Kate Scholberg (kate@riscgs1.lngs.infn.it)
Mon, 29 May 1995 10:29:46 +0200 (DFT)

Hi folks,

> I just killed SENTINEL et al. on VXMACB. For some reason, there were
> two batch entries for uVax3, one for uVax2 and none for uVax1. However
> there were more than 100 batch entries pending for uVax1. After checking
> with the run (to make sure that all 3 uVax were indeed in ACQ) I killed
> all executing and pending jobs and restart the SENTINEL at
> May 27, 1995 23:34 (VXMACB time). The run number was 10073 and it was
> ~2hours old.
> --Erik
>

This is a known problem. SENTINEL uses the Vax system service routine
GET$JPIW every 15 minutes or so to check for the presence of the RCD
buffer-collecting processes. However, occasionally GET$JPIW fails and
SENTINEL thinks that an RCDGC process is absent even though it isn't,
and relaunches the RCDGC process. The RCDGC process then sits pending
on the VXMACB_TESTQUEUE queue. Normally this is harmless, but
occasionally what can happen is something like this: e.g. RCDGC1,2,and
3 are sitting happily on the queue. Say, RCDGC2 gets spuriously
relaunched and is pending. Now if, say, RCDGC3 dies for legitimate
reasons (the microvax got rebooted for instance) then the pending
RCDGC2 moves up to take its place in the queue before SENTINEL gets a
chance to relaunch RCDGC3. We end up with 2 RCDGC2's and no RCDGC3
process, and lose sensitivity to uvax 3 events.

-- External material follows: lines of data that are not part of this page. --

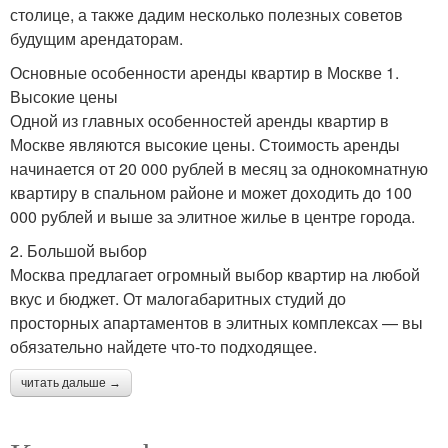
столице, а также дадим несколько полезных советов
будущим арендаторам.
Основные особенности аренды квартир в Москве 1.
Высокие цены
Одной из главных особенностей аренды квартир в
Москве являются высокие цены. Стоимость аренды
начинается от 20 000 рублей в месяц за однокомнатную
квартиру в спальном районе и может доходить до 100
000 рублей и выше за элитное жилье в центре города.
2. Большой выбор
Москва предлагает огромный выбор квартир на любой
вкус и бюджет. От малогабаритных студий до
просторных апартаментов в элитных комплексах — вы
обязательно найдете что-то подходящее.
читать дальше →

I'm not sure exactly why GET$JPIW doesn't always return the correct
answer as to whether or not a process is there -- Alec's theory is
that GET$JPIW will miss the process if the process swapped out, which
will happen when VXMACB is having memory problesm, and this sounds
plausible enough to me. In any case, we should try to find a more
reliable system service for this function to try to avoid this
problem.

In the past this problem has happened infrequently enough that fixing
it hasn't been very high up on the priority list, but it's happened
twice in the past month, so fixing it gets notched up there. I'll try
to get on it soon. Meanwhile, I'll keep an eye on the queue and kill
any pending processes find (in fact I check the queue several times
a day anyway).

Kate.